The far right is gaining ground in France’s elections, and its opponents paved the way
French President Emmanuel Macron’s decision to hold an unnecessary snap election has favored the extreme right National Rally party.
In the first round of elections, held June 30, National Rally candidates earned 33 percent of the vote nationally, putting them ahead of the left-wing coalition known as New Popular Front and Macron’s Renaissance party.
It is hard to predict how many seats the National Rally will actually win in the National Assembly, after the second round of voting ends July 7. Remaining distrust of National Rally (formerly National Front), plus the tactics its opponents are adopting, could still limit the number of seats the party ultimately takes.
However, one thing is clear. Many French voters now consider the National Rally a “party like any other.”
National Rally has to some extent sloughed off its reputation as a pariah, becoming a respectable electoral choice for some. Many factors contributed to this shift in perception, but French conservative politicians such as François Fillon played an outsized role in shifting the electorate.
Some of the blame also lies with Jean-Luc Mélenchon of the leftist La France Insoumise party and with President Macron himself. In all cases, National Rally benefited from strategies adopted by these parties, which were meant to favor their own fates but ultimately pushed voters to the extreme right.
Marine Le Pen embarked on a “de-demonization” campaign when she took control of the National Front in 2011. This polishing of the party involved many elements. Anti-immigrant, xenophobic positions were presented as necessary for the defense of “republican” (read: democratic) values — for example, calls to ban the Islamic headscarf were explained as required for the defense of French values such as secularism and gender equality.
Openly anti-Semitic statements by party members became taboo under Le Pen, though more subtle ones were still in evidence — even by Le Pen herself, as late as 2017.
Le Pen’s efforts did move the needle somewhat: her party gained more voters in 2012 and in subsequent elections thanks to these tactics.
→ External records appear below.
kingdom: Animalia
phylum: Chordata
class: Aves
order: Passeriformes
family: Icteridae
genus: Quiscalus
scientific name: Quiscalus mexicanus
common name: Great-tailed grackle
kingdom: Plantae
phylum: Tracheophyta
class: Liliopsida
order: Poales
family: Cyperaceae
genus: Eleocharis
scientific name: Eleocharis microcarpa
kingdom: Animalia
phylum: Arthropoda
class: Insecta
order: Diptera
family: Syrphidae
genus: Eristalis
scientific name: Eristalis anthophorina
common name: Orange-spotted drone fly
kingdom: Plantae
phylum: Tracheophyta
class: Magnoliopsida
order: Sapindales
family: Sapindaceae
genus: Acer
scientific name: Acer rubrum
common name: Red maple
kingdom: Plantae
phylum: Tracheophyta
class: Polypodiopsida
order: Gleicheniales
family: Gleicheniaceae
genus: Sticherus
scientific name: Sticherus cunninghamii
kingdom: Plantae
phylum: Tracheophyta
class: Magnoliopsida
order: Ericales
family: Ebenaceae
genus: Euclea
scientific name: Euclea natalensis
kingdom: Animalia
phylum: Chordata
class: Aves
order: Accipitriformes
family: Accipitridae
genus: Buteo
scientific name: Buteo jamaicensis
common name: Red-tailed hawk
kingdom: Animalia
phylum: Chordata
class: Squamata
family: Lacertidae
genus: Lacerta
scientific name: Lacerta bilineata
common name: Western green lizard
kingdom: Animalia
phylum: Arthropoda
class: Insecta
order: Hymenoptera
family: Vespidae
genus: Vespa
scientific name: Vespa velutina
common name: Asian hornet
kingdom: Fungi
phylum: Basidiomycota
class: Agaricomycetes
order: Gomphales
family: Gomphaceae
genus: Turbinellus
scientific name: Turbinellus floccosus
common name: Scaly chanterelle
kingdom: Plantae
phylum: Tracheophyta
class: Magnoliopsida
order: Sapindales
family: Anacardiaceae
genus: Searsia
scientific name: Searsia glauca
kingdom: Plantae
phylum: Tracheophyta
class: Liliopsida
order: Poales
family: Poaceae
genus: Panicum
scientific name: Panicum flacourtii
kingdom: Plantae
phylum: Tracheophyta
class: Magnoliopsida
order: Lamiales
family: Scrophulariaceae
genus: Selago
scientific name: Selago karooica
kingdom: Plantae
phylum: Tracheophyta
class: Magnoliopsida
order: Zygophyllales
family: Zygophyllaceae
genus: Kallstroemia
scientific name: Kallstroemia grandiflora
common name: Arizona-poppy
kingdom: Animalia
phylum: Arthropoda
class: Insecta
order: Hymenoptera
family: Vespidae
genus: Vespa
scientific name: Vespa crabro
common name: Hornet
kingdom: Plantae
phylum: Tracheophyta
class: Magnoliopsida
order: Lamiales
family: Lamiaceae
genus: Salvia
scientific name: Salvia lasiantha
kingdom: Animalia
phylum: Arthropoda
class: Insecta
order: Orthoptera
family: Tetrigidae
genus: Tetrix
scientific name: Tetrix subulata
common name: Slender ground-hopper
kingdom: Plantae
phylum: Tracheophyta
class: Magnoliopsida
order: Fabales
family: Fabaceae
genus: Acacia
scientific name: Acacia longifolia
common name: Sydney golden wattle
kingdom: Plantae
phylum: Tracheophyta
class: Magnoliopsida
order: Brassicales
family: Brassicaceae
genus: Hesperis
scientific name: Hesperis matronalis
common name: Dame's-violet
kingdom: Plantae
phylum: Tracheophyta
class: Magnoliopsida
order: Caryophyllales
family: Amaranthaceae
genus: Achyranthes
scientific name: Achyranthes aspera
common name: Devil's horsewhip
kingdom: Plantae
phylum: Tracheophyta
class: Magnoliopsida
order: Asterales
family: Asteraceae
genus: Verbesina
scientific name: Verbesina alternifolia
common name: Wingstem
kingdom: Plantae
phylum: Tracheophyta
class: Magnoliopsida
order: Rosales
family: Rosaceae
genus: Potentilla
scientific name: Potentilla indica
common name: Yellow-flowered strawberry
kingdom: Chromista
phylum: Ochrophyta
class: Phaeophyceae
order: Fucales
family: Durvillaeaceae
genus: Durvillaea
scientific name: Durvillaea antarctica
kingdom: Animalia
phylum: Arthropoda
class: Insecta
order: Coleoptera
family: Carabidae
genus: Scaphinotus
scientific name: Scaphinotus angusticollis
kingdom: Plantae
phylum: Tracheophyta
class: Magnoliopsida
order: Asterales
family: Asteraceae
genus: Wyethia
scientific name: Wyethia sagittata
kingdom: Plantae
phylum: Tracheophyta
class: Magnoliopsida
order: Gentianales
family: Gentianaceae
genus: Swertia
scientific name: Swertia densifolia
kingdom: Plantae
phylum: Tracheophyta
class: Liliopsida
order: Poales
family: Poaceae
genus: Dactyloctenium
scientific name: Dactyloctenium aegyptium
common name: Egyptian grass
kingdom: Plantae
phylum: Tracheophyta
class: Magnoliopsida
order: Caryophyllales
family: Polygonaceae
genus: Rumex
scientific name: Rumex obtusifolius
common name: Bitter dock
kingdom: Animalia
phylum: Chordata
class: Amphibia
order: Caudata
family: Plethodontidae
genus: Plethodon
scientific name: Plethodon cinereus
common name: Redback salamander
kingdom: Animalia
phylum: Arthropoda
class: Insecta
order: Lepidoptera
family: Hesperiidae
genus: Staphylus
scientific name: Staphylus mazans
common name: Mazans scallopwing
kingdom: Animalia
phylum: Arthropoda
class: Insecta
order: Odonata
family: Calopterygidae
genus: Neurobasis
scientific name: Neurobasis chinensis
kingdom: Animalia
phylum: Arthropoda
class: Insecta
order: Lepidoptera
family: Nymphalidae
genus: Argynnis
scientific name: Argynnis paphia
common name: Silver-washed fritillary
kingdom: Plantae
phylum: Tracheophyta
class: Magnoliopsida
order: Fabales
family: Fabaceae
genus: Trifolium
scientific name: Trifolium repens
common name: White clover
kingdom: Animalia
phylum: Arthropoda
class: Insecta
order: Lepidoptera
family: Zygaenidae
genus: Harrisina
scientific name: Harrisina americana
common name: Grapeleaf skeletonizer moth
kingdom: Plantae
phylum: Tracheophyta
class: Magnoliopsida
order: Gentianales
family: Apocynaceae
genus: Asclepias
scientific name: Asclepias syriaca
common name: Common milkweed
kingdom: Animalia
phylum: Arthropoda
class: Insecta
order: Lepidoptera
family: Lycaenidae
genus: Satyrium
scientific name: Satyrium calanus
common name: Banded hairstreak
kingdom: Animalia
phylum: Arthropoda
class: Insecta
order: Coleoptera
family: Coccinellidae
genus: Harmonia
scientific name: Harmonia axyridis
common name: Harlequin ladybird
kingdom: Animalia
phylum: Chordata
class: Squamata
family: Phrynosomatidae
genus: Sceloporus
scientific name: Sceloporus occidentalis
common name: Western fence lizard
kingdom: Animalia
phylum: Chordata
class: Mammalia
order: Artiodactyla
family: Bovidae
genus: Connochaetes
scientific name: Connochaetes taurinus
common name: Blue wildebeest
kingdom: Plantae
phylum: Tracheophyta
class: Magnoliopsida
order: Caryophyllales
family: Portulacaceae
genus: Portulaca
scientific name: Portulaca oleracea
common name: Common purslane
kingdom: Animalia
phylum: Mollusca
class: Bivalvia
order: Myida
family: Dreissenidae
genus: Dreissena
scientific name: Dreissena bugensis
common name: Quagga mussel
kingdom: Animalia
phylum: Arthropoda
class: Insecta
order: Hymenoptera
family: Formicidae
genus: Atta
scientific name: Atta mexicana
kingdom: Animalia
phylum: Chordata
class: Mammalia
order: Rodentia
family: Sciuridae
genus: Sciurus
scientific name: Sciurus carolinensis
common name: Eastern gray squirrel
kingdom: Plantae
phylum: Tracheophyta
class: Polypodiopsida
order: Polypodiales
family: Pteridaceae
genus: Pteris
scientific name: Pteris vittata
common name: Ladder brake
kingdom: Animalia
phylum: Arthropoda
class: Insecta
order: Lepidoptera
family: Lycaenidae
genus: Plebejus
However, the voters they initially won over were already inclined to support them. Analyses indicated that the people who switched from voting conservative right to the far right after 2012 held strongly authoritarian and xenophobic views.
These voters — many of them women — had resisted voting for the National Front because it was seen as inappropriate to vote for a party with neo-fascist origins. Le Pen’s de-demonization removed that stigma for voters with existing far-right sensibilities.
Opponents of the party deserve credit for expanding its electorate past its core far-right constituency. Fillon’s campaign played a particularly strong role, by exhibiting extremely Islamophobic rhetoric. Fillon, of the Republican party, coined the phrase “Islamic totalitarianism” and claimed that any woman who wore a burqa was a supporter of the Islamic State. His national narrative was one of French exceptionalism and generational continuity, “rooted” in French identity.
In his narrative, France had nothing to apologize for. In fact, Fillon went so far as to claim in a 2016 speech that France should not apologize for, as he put it, “sharing [French] culture with [colonized] peoples in Africa and Asia.” Fillon adopted these talking points, apparently, intending to appeal to conservative voters who had switched their votes to the National Front in 2012.
Fillon’s efforts (and similar ones by Republicans like Nicolas Sarkozy and Valérie Pécresse) had the opposite of the desired effect. Once the Republicans lost voters to the National Front, those voters stayed loyal. Subsequent scholarship backs this up, finding that appeals like Fillon’s only provided republican credibility to xenophobic attitudes and activated exclusive notions of national belonging in a wider share of the electorate, which under normal circumstances would only be salient to voters on the far right.
In short, rather than winning voters back to the center-right, Fillon’s narrative pushed more voters away.
Meanwhile, in 2017, Mélenchon refused to endorse mainstream candidates running against National Rally candidates. In doing so, he sent a signal to his own voters that the National Rally was not an unacceptable second choice for his party.
And in the recent snap elections, Macron insisted the left-wing coalition (which contained mainstream parties like the center-left Parti Socialiste) was equally as extreme as the National Rally (or, depending on your view, equally as good).
Ultimately, it is clear that the “normalized” image of the National Rally is a matter of branding, not substance. According to data collected by a human rights monitoring institution, National Rally’s electorate continues to exhibit autocratic, xenophobic and anti-Semitic attitudes far beyond the core electorates of the opposing parties.
National Rally’s plans for government include sweeping changes to the French electoral system that would favor it in the long term, and constitutional changes that will codify xenophobic, anti-immigrant attitudes into French constitutional law, according to Marine Le Pen’s own 2022 campaign materials.
The National Rally is not a “party like the others,” but the collective efforts of its own leadership and of its opponents have given it the appearance of one.
The defense of France’s “republican values” is best left in the hands of National Rally’s mainstream opponents, but only if they learn from the mistakes they have made in the last eight years.
Renee Buhr is a political science professor at the University of St. Thomas and former visiting researcher at Sciences Po-Bordeaux.